“Each request/response object is valid only within the scope of a Servlet’s service method, or within the scope of a filter’s doFilter method. Containers commonly recycle request/response objects in order to avoid the performance overhead of request object creation. The developer must be aware that maintaining references to request/response objects outside the scope described above may lead to non-deterministic behavior.“
With the ability to store references to request and response references in memory, now one is free to loosely decouple the layers and queue up requests for processing and response data to be rendered.
The benefits can be profound. I have recently used the above approach of keeping the layers loosely coupled and found that I could attain a huge throughput from one machine itself whereas in the earlier approach I would have required multiple horizontally clustered machines and application servers. The reason, I believe, is that here we are decoupling the layers such that each layer has its own thread or thread pool concentrating on the specific responsibilities of that layer; rather than the earlier approach of making threads span through all three layers. The front layer concentrates on I/O and very little CPU processing; the business processing layer would typically have more of CPU-bound activities; whereas the Data Access/EAI layer would again have more of I/O related activities. This division enables the CPU to more optimally switch its attention to different layers. Moreover, one layer does not affect the lifecycle and processing of another layer. Thus the front layer is free to accept more and more HTTP requests and work on them.
To design such an application, though, one must be careful to appropriately time-out and clean up request and response objects, not to mention a more sophisticated programming and design with multiple threads to keep the layers loosely coupled.
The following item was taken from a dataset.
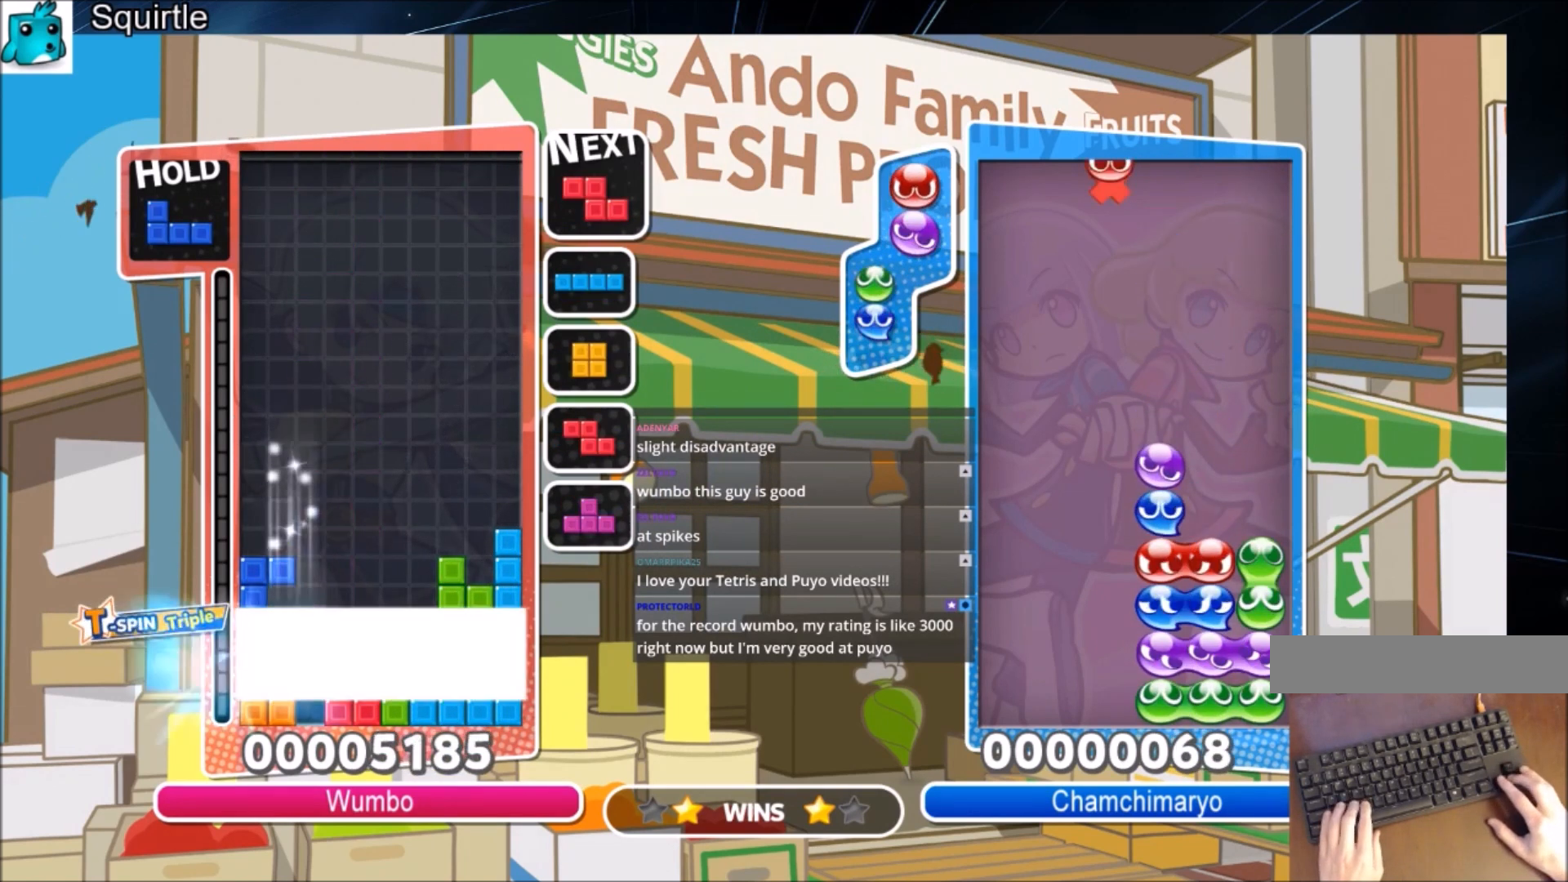
{"keys": [], "events": [[334, "down", "up"]]}
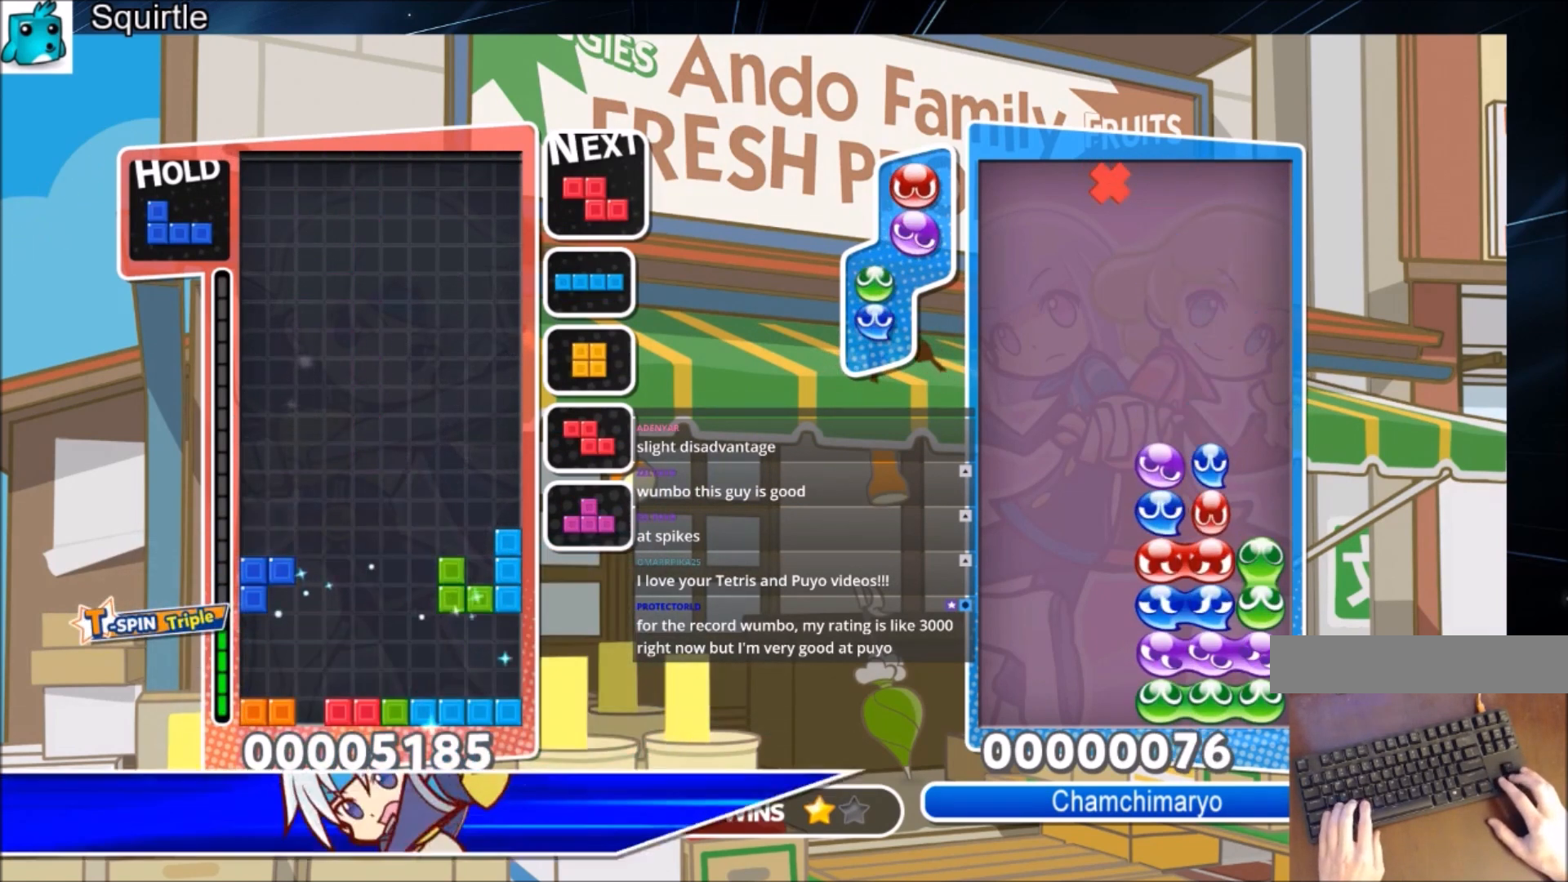
{"keys": ["z"], "events": [[233, "c", "down"], [334, "right", "down"], [367, "z", "down"], [434, "c", "up"], [434, "right", "up"]]}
In fact, possibly realizing this, Servlet 3.0 specification has sought to remedy this by introducing Asynchronous request processing. With Servlet 3.0, The HttpServletRequest has a new method startAsync() which returns an AsyncContext object that caches the request/response object pair. This AsyncContext object can be stored in a memory-repository and the servlet method may return immediately so that more requests can be handled. Additionally, the HttpServlet should be annotated with the asyncSupported attribute set to true so that the Servlet container does not commit the response when the Servlet method returns.
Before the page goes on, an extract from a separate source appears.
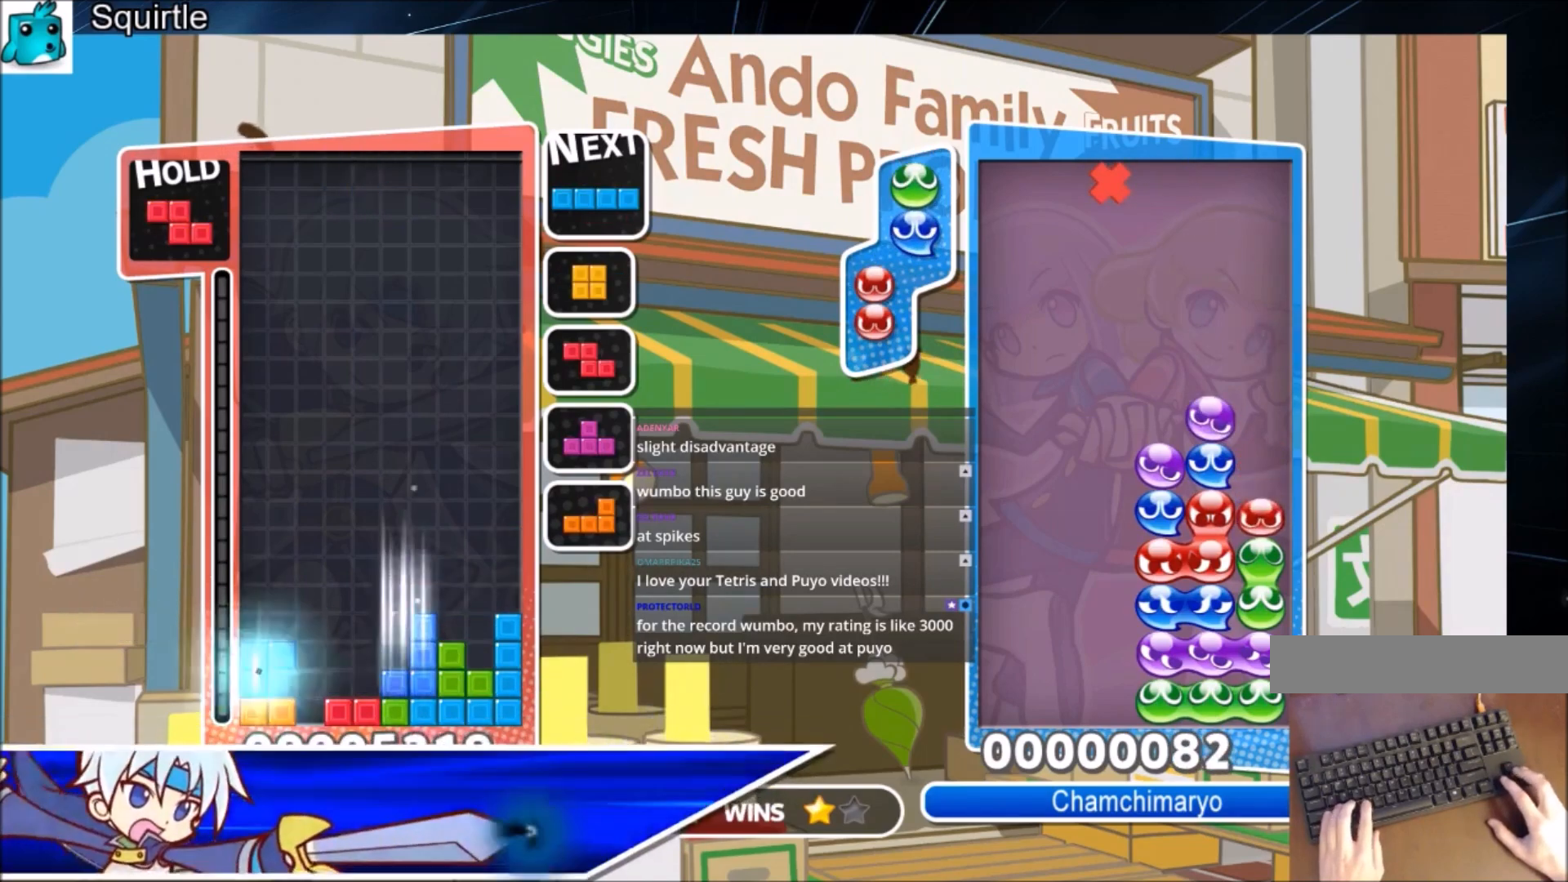
{"keys": ["left"], "events": [[33, "right", "up"], [67, "down", "up"], [167, "c", "down"], [267, "x", "down"], [367, "down", "down"], [400, "c", "up"], [400, "left", "down"], [467, "down", "up"], [467, "x", "up"]]}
Servlet 3.0 would help standardize the asynchronous request processing API for the JavaEE developer community. But it would take some time for Application Servers to be JavaEE 6 compliant with stable versions of their product. The good news is that most of the application servers already support Asynchronous Request Processing with non-standard APIs and at the risk of sacrificing portability, one may use these APIs till then.
- Tomcat 6 provides a CometProcessor interface which can be implemented by Servlets.
- Jetty 6 provides Continuations
- WebLogic 9.2 provides AbstractAsynchServlet and FutureResponseServlet
- Websphere version 7 provides Asynchronous Request Dispatcher API
But the fact remains that most of the frameworks built around this Servlet model and based on the Core J2EE Patterns, be they presentation frameworks like Struts, JSF, Spring MVC or bridge frameworks like Seam, is synchronous and they have not yet advocated any samples using Asynchronous Request Processing paradigm. And most of the JavaEE developer community is heavily influenced by reference architectures and blueprints like the Java Pet Store application and does not follow out-of-the-box approaches.
In my opinion, this has been the result of the mentality that Servlet Containers are the be-all and end-all solution for HTTP server side applications and restricting oneself within the confines of the Servlet framework.